Post by Nvision » Tue Jun 18, 2013 5:20 pm

PirateLawyer wrote:This is where the rationale about imposing severe supplementary penalties falls apart for me. Let's say Investigator John Smith sees a Deep One. He's disgusted, fails his SAN check, and loses 1d6 sanity. Later, he finds a Deep One hybrid. Oh no! There are more of them, and these are partially human. He fumbles his SAN check. The Malleus Monstorum gives a range of penalties (d4 or d6), but by your method he loses, what, d6+3? 2d6? Automatic temporary insanity? Or as Keeper you get to hold the Sword of Damocles over your players' heads and not impose an additional penalty? This all seems pretty arbitrary to me. I prefer to stick to the rules and do my job as Keeper to convey the horror without the big stick of an artificial laugh track of horror if the player fails his SAN check with a 99 or 00.
On an failed SAN of 00 I think something additional can add to the story, and strengthens the theme of a random uncaring universe.
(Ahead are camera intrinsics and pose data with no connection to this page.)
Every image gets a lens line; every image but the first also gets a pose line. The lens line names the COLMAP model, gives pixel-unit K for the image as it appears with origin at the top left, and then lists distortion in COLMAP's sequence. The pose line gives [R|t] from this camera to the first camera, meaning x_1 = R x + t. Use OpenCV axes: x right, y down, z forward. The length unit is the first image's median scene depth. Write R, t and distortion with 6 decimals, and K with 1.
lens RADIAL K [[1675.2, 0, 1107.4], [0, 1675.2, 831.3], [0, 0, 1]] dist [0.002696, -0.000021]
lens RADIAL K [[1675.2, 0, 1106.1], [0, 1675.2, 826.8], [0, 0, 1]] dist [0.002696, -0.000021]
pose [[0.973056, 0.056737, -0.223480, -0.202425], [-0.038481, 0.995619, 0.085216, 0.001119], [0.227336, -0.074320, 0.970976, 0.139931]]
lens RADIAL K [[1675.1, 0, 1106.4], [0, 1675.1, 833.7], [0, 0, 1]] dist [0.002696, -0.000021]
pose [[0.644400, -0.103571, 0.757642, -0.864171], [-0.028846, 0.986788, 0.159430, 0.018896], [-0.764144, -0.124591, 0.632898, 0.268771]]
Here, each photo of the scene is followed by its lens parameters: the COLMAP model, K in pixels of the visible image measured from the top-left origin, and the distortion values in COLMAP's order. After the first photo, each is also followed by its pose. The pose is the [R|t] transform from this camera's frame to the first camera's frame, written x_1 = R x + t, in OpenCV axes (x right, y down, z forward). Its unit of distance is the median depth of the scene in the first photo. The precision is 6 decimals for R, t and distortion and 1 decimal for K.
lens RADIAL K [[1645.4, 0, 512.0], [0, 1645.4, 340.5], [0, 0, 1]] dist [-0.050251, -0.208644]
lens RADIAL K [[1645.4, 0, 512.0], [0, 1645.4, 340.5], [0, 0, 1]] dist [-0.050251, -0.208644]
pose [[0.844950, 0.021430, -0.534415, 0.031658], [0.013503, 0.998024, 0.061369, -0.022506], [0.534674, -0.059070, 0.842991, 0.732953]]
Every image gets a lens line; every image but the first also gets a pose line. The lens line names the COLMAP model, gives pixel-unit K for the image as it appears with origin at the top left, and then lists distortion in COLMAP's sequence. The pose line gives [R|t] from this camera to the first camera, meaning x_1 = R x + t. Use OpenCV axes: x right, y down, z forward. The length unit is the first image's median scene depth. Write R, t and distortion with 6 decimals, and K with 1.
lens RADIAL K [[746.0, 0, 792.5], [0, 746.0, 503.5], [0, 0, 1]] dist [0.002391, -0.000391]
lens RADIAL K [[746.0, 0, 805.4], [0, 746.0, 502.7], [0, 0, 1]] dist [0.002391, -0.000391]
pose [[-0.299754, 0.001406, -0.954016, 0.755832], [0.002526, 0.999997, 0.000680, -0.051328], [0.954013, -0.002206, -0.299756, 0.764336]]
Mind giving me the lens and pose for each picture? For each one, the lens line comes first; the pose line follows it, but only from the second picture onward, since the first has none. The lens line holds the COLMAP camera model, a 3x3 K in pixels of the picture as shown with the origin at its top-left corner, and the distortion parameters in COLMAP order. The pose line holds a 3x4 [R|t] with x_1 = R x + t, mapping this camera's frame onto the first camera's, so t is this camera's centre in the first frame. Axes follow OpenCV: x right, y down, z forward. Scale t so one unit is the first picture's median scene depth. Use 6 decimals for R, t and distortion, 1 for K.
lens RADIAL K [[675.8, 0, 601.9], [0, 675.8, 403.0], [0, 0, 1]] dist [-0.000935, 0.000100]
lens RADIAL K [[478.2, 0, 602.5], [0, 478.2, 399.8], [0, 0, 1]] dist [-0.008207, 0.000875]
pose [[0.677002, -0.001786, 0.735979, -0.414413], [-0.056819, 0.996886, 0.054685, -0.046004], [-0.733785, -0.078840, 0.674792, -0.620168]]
I'll have the player rolling a 00 on a SAN take an immediate full loss for the range provided. So, if it's the scenario you have above, on a 1d6 loss it would just be a full 6. The rationale for the loss is up to me as a Keeper, and I like being kept on my toes like that. In this instance, the full horror could come from the fact that the player realises these creatures exist, but that they've also been breeding with humans, and apparently in some number. In the xenophobic '20's this kind of horror is going to have some serious additional clout.

Again, it's a house rule to apply fumble rolls to SAN checks, but it can work within your game.